Saved data entries
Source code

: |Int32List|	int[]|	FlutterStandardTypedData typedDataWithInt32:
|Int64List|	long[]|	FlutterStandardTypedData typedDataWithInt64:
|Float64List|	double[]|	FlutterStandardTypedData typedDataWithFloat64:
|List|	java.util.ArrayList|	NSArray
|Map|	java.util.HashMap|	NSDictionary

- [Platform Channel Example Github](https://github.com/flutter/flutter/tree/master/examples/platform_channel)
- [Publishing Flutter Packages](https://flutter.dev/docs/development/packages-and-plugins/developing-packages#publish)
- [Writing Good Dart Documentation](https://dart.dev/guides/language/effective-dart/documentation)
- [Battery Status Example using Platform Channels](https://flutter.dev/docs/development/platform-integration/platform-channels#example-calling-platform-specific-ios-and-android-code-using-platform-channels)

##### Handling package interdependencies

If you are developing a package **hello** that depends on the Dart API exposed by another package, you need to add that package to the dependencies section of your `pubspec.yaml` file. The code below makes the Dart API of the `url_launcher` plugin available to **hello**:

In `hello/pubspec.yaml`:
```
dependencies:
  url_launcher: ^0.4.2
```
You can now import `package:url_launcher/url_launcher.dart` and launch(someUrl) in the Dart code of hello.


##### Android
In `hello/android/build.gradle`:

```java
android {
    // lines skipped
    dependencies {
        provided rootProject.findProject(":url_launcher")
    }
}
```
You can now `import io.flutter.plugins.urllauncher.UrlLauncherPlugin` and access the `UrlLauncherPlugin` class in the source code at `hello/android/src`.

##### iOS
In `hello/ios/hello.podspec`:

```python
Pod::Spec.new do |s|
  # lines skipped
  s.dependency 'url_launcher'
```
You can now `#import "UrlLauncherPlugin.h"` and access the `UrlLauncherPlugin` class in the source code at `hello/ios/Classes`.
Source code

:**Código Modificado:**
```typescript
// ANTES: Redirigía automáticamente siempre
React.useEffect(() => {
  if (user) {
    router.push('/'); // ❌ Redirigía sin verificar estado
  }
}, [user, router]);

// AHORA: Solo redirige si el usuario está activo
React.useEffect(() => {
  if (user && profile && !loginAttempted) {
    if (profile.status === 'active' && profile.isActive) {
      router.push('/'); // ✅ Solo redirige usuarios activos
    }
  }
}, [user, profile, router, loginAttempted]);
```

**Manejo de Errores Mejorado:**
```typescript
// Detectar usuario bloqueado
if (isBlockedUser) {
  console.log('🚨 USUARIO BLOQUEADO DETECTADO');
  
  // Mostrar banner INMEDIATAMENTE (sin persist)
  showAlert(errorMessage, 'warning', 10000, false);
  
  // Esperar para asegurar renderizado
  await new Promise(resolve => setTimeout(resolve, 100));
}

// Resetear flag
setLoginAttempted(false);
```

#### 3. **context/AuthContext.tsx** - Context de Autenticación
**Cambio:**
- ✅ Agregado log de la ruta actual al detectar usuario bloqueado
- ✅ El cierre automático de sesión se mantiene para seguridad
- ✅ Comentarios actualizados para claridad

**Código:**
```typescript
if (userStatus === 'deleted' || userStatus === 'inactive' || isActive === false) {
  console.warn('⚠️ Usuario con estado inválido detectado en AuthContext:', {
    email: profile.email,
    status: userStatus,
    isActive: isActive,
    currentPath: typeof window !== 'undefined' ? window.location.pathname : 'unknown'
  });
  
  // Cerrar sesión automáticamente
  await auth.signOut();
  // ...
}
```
--
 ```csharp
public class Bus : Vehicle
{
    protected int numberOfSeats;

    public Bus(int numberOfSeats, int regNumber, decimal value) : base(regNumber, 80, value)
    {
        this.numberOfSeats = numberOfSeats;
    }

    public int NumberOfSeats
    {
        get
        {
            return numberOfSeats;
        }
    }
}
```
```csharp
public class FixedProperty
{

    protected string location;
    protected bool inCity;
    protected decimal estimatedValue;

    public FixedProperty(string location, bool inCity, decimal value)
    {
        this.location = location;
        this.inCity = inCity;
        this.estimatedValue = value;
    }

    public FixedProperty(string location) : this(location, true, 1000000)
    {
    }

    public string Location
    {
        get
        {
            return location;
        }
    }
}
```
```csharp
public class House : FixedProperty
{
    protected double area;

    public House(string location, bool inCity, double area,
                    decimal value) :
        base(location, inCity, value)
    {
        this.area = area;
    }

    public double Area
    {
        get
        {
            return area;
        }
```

Exercise goal: Filter the entries by the string "estimatedValue" and copy each matching line.

Solution to the exercise:
    protected decimal estimatedValue;
        this.estimatedValue = value;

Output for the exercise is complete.